Sydni Ayers was also in the blended model but at the middle school level with Chief Joseph Middle School.
She said she enjoyed the blended learning style because the smaller class sizes helped her to get to know students better and provide more one-on-one support to them.
She taught with two separate teachers who had different teaching styles. One was hands-off, and Ayers led the class regularly. In the other classroom, she was more of an extra support person.
She said Canvas, Bozeman School District's learning management system, had a learning curve for her and her two classroom teachers. But it was similar enough to what she used at MSU she was able to be help the teachers navigate it.

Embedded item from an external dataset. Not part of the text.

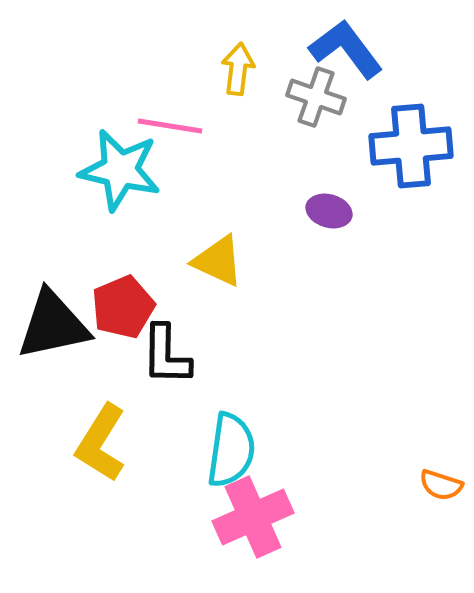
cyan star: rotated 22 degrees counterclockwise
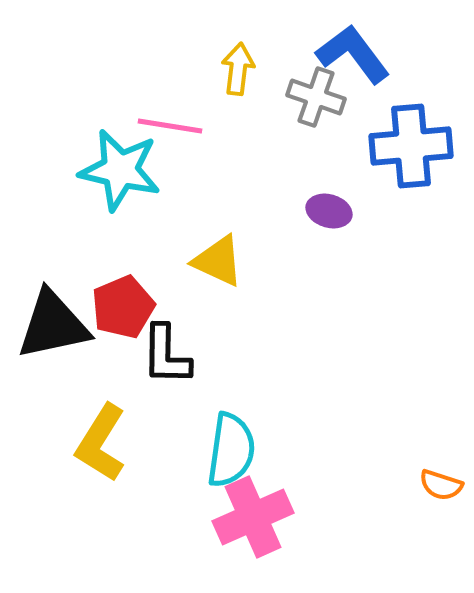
blue L-shape: moved 7 px right, 5 px down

Melick said he's heard of many students being an asset to classroom teachers with their technology experience, providing "value even in uncertain times."
A new learning management system wasn't the only challenge.
Nehring said it was hard and sometimes overwhelming to keep the in-person, remote and quarantined students on the same pace.
"Students frequently moved in and out of our classroom, so we had to stay on top of getting students the material they needed whether they were in school that day or not," he said.
Pepper said having students from different schools, socioeconomic statuses, technologies and home life was a challenge in the online school.
"We had to differentiate our lessons to meet all of our students individual needs," she said. "Every day a new challenge presented itself, from Wi-Fi issues to iPads not working to students being unable to log onto a website, to Canvas not working properly."
Like more experienced teachers, Pepper said she also was challenged with how to create meaningful relationships and set realistic goals for students with virtual learning. She said it was constantly evolving.
Relationships with parents also looked different with remote learning and included a lot more communication, she said, calling it a benefit of the new format.
"With their child being at home, the parents were able to help their child with independent work, watch their child learn and listen to their child's teacher teach," she said.
Despite an often challenging and unpredictable school year, the student teachers said they were inspired by their semester teaching.
Nehring said he plans to return to MSU to work on a Masters in Educational Leadership.
"Knowing that I could enjoy teaching even under such odd circumstances reassured me that I chose the right profession," he said.
Pepper said with all of the uncertainty schools are experiencing right now, she doesn't plan to jump into a classroom of her own. Instead, she's planning to substitute teach in Bozeman.
Ayers said it was a very different experience from what she was expecting and what MSU was preparing them for but it made her want to be a teacher more.
"My experience just made me feel like I was on the right path and this is what I want to be doing," she said.